** Opening Exercise passage block **
Project 2: Boyer-Moore String Search
The Boyer-Moore algorithm with both the “bad character” and “good suffix” heuristics. This is what GNU grep uses internally.
Quick Reference
| Attribute | Value |
|---|---|
| Primary Language | C |
| Alternative Languages | Rust, C++, Zig |
| Difficulty | Level 3: Advanced |
| Time Estimate | 1 week |
| Knowledge Area | Algorithms / String Matching |
| Tooling | Custom Implementation |
| Prerequisites | Project 1 (Naive Search), understanding of suffix/prefix concepts |
What You Will Build
The Boyer-Moore algorithm with both the “bad character” and “good suffix” heuristics. This is what GNU grep uses internally.
Why It Matters
This project builds core skills that appear repeatedly in real-world systems and tooling.
Core Challenges
- Bad character table construction → maps to preprocessing patterns
- Good suffix table construction → maps to suffix analysis
- Rightmost occurrence lookup → maps to how much to skip
- Understanding why backwards scanning works → maps to algorithm intuition
Key Concepts
- Bad Character Rule: “Algorithms on Strings, Trees, and Sequences” Chapter 2.2 - Gusfield
- Good Suffix Rule: “Algorithms on Strings, Trees, and Sequences” Chapter 2.2 - Gusfield
- Skip Tables: “The Boyer-Moore Fast String Searching Algorithm” - J. Strother Moore (original paper)
- Horspool Simplification: Boyer-Moore-Horspool variant that’s simpler to implement
Real-World Outcome
$ ./boyer_moore "substantially" novel.txt
Found at position 45231
Found at position 89012
Search completed in 3ms # vs 45ms naive!
Skip table visualization:
Pattern: "example"
Bad character table:
'e' -> 1 (rightmost position from end)
** Closing Exercise passage block **
** Opening Records block **
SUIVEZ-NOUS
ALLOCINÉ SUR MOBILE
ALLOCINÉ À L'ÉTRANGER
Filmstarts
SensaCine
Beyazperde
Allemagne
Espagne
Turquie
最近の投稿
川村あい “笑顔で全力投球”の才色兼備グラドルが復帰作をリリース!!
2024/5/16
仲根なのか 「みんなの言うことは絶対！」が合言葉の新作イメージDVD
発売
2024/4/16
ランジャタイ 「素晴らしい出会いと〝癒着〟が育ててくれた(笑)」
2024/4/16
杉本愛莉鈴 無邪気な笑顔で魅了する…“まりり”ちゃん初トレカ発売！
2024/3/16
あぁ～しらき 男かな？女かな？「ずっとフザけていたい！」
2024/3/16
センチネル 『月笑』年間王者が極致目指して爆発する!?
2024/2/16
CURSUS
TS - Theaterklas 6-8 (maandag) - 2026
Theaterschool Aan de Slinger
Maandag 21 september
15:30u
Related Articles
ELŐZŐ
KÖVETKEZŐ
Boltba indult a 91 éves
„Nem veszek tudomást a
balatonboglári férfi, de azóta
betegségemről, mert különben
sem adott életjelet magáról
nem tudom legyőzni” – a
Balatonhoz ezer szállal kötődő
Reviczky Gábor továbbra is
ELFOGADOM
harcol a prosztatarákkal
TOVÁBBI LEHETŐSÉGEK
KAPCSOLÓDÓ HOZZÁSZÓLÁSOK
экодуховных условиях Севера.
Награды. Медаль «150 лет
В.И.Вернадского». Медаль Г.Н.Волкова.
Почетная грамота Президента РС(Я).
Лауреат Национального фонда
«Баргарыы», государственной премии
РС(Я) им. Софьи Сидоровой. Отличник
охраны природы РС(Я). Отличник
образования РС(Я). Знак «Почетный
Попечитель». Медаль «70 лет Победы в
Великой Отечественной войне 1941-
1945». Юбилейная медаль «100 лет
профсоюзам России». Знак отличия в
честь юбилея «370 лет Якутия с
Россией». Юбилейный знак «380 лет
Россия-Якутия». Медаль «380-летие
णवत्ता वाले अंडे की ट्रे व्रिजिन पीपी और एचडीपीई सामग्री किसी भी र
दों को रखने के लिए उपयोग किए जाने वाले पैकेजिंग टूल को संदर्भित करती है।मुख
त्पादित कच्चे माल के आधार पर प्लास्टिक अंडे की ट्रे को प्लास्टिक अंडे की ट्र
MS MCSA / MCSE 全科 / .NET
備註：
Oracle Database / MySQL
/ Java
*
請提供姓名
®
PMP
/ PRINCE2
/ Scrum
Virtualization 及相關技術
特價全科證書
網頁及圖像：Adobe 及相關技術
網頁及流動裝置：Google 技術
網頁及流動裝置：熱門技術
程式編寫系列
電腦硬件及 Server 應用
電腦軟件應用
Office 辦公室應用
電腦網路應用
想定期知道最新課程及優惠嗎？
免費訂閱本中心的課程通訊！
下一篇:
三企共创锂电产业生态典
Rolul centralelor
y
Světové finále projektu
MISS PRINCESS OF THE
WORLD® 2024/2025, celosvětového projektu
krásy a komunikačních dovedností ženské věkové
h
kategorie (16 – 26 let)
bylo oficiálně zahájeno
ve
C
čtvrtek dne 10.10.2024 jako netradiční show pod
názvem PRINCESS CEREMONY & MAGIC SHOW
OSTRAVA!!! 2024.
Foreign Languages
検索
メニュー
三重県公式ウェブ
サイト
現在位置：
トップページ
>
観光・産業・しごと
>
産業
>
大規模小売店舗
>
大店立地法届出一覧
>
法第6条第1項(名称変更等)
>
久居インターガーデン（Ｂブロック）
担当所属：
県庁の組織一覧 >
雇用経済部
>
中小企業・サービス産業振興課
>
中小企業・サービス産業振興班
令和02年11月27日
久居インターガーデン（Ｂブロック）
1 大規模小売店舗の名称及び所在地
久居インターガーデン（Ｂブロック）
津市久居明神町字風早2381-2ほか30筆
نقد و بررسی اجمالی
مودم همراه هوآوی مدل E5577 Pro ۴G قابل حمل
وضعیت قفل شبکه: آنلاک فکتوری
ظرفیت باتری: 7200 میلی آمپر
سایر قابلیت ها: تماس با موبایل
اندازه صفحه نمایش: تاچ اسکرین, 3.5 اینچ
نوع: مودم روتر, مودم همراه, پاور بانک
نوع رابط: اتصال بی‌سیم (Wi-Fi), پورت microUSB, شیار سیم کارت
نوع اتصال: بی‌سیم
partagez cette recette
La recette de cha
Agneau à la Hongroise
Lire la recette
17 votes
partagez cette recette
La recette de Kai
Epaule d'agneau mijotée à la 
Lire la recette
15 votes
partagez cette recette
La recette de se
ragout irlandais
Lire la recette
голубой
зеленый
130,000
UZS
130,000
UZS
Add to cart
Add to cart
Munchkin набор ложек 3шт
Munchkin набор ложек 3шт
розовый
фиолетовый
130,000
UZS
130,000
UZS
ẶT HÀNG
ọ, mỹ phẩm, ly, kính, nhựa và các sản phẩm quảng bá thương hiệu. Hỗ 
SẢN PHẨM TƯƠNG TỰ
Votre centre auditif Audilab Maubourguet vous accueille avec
** Closing Records block **
### Problem set
(1) Translate this sentence from the Boyer-Moore project page into Spanish: "This project builds core skills that appear repeatedly in real-world systems and tooling."
(2) Reproduce the Boyer-Moore project page from "Why It Matters" up to and including "Moore (original paper)", changing "backwards scanning" to "right-to-left scanning".

### Completed exercise
(1) Este proyecto desarrolla habilidades fundamentales que aparecen repetidamente en sistemas y herramientas del mundo real.

(2)
Why It Matters
This project builds core skills that appear repeatedly in real-world systems and tooling.
Core Challenges
- Bad character table construction → maps to preprocessing patterns
- Good suffix table construction → maps to suffix analysis
- Rightmost occurrence lookup → maps to how much to skip
- Understanding why right-to-left scanning works → maps to algorithm intuition
Key Concepts
- Bad Character Rule: “Algorithms on Strings, Trees, and Sequences” Chapter 2.2 - Gusfield
- Good Suffix Rule: “Algorithms on Strings, Trees, and Sequences” Chapter 2.2 - Gusfield
- Skip Tables: “The Boyer-Moore Fast String Searching Algorithm” - J. Strother Moore (original paper)